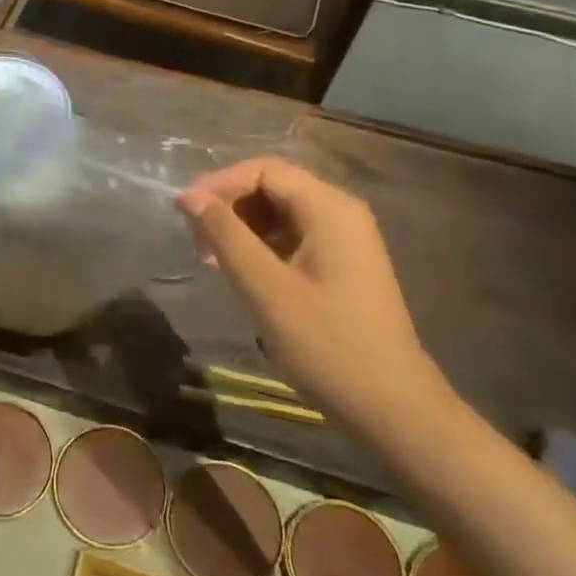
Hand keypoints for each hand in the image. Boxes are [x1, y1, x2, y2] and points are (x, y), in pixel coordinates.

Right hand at [177, 158, 457, 439]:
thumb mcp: (265, 288)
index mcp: (329, 208)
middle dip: (228, 206)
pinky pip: (293, 236)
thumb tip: (187, 195)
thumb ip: (225, 235)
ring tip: (211, 260)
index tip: (183, 213)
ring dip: (241, 227)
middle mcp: (340, 212)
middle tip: (195, 241)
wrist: (391, 406)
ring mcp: (344, 239)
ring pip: (280, 212)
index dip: (219, 184)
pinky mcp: (341, 264)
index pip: (263, 170)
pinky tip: (240, 273)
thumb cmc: (326, 344)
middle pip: (272, 186)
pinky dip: (261, 245)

#### Directions for this task:
Write all the entries again word for word, minus the pictures.

#### Exercise solution:
Hand keypoints for each hand in the image. Boxes are [x1, y1, x2, y2] and points are (x, y), in pixel coordinates.

Right hand at [177, 158, 457, 439]:
thumb mcp: (265, 288)
index mcp: (329, 208)
middle dip: (228, 206)
pinky pip: (293, 236)
thumb tip: (187, 195)
thumb ip: (225, 235)
ring tip: (211, 260)
index tip: (183, 213)
ring dip: (241, 227)
middle mcp: (340, 212)
middle tip: (195, 241)
wrist: (391, 406)
ring mcp: (344, 239)
ring pip: (280, 212)
index dip: (219, 184)
pinky mcp: (341, 264)
index pip: (263, 170)
pinky tip: (240, 273)
thumb cmc: (326, 344)
middle pip: (272, 186)
pinky dip: (261, 245)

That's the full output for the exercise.